Task statement: Please repeat exactly the lines below from the one containing "rect (at -0.95" down to the one containing "(fp_line (start -1.5 -1.5) (end -1", both included, and nothing else.

Records shown:
======
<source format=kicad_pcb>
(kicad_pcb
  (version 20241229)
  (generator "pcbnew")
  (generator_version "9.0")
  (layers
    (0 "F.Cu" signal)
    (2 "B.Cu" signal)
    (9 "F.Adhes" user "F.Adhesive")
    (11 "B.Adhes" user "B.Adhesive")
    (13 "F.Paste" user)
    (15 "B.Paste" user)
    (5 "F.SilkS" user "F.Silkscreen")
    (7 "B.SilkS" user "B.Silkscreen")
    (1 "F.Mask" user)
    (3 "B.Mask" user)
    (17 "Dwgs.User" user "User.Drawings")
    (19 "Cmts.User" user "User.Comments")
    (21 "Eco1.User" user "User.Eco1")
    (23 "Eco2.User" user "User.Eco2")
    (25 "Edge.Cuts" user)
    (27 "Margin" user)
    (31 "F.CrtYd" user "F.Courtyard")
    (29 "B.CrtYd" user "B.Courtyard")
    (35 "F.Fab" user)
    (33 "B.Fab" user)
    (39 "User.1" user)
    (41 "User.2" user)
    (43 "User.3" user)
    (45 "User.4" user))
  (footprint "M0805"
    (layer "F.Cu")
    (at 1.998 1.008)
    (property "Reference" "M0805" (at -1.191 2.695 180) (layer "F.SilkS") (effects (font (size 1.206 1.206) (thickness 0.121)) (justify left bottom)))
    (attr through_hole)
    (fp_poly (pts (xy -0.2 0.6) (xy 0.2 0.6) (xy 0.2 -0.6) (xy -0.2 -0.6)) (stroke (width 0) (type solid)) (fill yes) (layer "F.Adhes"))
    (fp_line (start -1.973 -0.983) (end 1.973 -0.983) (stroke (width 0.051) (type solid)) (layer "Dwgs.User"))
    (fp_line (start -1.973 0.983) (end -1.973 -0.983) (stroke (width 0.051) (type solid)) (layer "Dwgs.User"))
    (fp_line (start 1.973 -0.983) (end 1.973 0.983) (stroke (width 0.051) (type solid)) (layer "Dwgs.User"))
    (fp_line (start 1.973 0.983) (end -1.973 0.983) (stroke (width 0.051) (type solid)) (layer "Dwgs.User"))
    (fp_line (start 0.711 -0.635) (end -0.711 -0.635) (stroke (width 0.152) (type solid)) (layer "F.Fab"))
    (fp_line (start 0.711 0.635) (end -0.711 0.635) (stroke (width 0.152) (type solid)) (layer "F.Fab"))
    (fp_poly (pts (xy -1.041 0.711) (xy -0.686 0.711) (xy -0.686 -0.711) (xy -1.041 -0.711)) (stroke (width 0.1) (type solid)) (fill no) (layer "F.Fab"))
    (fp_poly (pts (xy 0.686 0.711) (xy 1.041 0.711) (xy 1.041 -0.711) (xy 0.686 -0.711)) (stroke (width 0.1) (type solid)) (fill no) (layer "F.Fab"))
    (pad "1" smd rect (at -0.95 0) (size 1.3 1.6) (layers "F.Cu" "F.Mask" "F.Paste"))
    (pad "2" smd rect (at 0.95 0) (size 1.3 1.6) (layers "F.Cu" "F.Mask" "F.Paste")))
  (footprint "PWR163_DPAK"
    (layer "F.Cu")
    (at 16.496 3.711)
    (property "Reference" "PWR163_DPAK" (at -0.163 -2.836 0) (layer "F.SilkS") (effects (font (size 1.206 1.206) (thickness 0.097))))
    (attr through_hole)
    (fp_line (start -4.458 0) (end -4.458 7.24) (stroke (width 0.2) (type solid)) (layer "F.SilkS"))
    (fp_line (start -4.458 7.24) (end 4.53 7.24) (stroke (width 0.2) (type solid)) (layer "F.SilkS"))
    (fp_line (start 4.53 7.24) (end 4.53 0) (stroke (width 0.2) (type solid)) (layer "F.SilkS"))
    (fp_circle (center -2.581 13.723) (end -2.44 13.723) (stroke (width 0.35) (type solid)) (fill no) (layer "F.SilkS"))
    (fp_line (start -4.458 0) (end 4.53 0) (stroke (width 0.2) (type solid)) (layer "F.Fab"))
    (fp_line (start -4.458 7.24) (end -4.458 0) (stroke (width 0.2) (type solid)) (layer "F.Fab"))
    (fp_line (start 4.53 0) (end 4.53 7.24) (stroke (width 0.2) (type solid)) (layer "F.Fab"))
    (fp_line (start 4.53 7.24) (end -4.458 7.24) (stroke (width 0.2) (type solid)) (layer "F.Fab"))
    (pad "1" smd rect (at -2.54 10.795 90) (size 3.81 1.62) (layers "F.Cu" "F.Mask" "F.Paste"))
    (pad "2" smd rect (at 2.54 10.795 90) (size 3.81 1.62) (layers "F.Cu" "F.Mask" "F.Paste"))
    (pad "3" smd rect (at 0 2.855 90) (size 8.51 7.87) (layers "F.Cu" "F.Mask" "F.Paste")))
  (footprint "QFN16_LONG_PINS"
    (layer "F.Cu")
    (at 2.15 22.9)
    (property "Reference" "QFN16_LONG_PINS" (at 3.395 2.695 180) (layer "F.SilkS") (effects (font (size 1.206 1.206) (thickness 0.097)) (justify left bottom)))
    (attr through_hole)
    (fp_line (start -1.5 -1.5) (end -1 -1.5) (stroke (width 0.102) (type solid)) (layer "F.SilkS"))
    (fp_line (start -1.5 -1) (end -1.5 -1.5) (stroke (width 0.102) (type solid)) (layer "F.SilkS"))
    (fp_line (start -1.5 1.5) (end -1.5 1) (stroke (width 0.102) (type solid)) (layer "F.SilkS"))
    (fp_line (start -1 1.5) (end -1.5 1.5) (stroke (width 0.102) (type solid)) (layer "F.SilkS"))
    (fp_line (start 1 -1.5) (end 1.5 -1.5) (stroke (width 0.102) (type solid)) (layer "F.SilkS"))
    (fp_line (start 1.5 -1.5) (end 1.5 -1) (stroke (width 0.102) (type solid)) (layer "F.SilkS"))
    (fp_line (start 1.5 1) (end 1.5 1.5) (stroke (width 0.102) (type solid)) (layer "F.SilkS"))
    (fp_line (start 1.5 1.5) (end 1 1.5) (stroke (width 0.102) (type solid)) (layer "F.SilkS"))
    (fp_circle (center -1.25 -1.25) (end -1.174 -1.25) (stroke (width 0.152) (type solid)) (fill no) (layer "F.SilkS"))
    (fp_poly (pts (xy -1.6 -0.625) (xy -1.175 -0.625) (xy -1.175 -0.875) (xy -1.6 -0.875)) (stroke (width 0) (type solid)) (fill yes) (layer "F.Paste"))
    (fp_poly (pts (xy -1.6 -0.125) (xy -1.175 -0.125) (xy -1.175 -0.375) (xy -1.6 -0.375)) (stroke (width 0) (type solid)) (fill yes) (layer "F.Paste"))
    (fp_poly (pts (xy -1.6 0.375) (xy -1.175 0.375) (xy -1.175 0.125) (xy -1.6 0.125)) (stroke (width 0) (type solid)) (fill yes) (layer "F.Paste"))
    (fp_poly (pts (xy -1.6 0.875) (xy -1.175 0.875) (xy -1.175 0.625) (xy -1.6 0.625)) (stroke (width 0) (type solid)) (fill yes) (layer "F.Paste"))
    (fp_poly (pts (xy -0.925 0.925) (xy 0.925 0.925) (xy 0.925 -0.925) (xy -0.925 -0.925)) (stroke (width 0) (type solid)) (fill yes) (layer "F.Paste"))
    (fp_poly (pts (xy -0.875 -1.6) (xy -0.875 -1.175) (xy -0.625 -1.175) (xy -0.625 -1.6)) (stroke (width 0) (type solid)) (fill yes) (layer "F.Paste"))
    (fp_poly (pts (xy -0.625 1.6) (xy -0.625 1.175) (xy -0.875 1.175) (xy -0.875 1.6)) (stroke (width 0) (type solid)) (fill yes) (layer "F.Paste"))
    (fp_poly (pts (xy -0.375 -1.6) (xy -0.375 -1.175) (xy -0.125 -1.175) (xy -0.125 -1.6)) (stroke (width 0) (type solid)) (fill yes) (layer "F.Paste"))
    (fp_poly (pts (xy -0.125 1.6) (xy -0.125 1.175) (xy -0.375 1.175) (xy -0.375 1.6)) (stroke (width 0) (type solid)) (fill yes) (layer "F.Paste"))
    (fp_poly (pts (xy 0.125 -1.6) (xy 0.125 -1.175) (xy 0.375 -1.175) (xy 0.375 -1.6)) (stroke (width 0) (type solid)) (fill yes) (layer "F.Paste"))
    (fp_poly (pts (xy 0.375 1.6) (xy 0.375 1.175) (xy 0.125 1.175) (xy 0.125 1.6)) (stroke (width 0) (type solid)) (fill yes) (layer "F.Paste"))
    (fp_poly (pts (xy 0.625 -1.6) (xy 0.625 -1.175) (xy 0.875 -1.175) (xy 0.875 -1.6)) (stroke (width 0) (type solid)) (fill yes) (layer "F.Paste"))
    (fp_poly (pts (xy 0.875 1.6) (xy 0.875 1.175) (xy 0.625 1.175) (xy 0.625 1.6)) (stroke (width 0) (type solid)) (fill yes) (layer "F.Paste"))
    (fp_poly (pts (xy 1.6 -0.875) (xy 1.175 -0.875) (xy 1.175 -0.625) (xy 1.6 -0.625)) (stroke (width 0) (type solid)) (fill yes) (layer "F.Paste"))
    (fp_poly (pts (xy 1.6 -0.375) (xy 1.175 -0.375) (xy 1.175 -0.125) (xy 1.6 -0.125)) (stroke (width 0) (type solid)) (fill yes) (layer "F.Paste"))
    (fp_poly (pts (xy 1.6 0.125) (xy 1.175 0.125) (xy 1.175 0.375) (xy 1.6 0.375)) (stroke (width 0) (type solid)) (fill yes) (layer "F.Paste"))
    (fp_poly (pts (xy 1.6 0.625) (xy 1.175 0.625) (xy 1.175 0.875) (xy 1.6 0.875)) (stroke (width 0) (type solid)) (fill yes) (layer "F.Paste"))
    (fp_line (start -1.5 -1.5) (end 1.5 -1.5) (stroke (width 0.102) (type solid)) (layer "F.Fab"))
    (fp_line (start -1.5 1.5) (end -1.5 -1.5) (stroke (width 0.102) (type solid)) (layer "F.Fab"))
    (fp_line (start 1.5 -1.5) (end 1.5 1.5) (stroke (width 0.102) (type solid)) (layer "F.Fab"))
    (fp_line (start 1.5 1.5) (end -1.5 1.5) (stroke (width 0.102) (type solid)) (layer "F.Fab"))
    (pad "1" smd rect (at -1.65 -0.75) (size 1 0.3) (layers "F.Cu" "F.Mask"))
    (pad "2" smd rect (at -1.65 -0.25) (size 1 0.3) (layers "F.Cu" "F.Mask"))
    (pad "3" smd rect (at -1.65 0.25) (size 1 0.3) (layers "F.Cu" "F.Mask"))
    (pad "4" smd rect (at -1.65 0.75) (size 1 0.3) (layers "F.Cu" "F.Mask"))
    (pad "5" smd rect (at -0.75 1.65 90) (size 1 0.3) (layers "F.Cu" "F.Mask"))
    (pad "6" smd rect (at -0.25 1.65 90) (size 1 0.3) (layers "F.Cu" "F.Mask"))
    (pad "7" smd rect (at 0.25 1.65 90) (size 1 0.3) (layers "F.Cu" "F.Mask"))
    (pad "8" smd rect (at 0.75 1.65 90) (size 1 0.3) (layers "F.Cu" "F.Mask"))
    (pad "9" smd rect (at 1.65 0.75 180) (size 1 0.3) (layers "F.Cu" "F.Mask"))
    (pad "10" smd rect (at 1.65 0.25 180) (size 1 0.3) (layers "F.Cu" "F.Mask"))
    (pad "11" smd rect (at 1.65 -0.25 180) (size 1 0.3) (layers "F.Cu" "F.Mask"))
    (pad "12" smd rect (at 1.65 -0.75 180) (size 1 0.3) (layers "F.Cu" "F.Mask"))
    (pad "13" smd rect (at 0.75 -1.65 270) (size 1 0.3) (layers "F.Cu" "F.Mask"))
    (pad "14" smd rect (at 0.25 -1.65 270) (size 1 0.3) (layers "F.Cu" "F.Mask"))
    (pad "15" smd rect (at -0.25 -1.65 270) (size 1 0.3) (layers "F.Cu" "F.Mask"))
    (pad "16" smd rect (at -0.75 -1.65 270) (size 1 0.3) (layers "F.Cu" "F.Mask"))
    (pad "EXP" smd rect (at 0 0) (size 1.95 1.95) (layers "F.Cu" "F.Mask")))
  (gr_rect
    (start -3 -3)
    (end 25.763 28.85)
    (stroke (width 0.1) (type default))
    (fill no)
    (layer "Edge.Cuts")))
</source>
======
Solution below:
    (pad "1" smd rect (at -0.95 0) (size 1.3 1.6) (layers "F.Cu" "F.Mask" "F.Paste"))
    (pad "2" smd rect (at 0.95 0) (size 1.3 1.6) (layers "F.Cu" "F.Mask" "F.Paste")))
  (footprint "PWR163_DPAK"
    (layer "F.Cu")
    (at 16.496 3.711)
    (property "Reference" "PWR163_DPAK" (at -0.163 -2.836 0) (layer "F.SilkS") (effects (font (size 1.206 1.206) (thickness 0.097))))
    (attr through_hole)
    (fp_line (start -4.458 0) (end -4.458 7.24) (stroke (width 0.2) (type solid)) (layer "F.SilkS"))
    (fp_line (start -4.458 7.24) (end 4.53 7.24) (stroke (width 0.2) (type solid)) (layer "F.SilkS"))
    (fp_line (start 4.53 7.24) (end 4.53 0) (stroke (width 0.2) (type solid)) (layer "F.SilkS"))
    (fp_circle (center -2.581 13.723) (end -2.44 13.723) (stroke (width 0.35) (type solid)) (fill no) (layer "F.SilkS"))
    (fp_line (start -4.458 0) (end 4.53 0) (stroke (width 0.2) (type solid)) (layer "F.Fab"))
    (fp_line (start -4.458 7.24) (end -4.458 0) (stroke (width 0.2) (type solid)) (layer "F.Fab"))
    (fp_line (start 4.53 0) (end 4.53 7.24) (stroke (width 0.2) (type solid)) (layer "F.Fab"))
    (fp_line (start 4.53 7.24) (end -4.458 7.24) (stroke (width 0.2) (type solid)) (layer "F.Fab"))
    (pad "1" smd rect (at -2.54 10.795 90) (size 3.81 1.62) (layers "F.Cu" "F.Mask" "F.Paste"))
    (pad "2" smd rect (at 2.54 10.795 90) (size 3.81 1.62) (layers "F.Cu" "F.Mask" "F.Paste"))
    (pad "3" smd rect (at 0 2.855 90) (size 8.51 7.87) (layers "F.Cu" "F.Mask" "F.Paste")))
  (footprint "QFN16_LONG_PINS"
    (layer "F.Cu")
    (at 2.15 22.9)
    (property "Reference" "QFN16_LONG_PINS" (at 3.395 2.695 180) (layer "F.SilkS") (effects (font (size 1.206 1.206) (thickness 0.097)) (justify left bottom)))
    (attr through_hole)
    (fp_line (start -1.5 -1.5) (end -1 -1.5) (stroke (width 0.102) (type solid)) (layer "F.SilkS"))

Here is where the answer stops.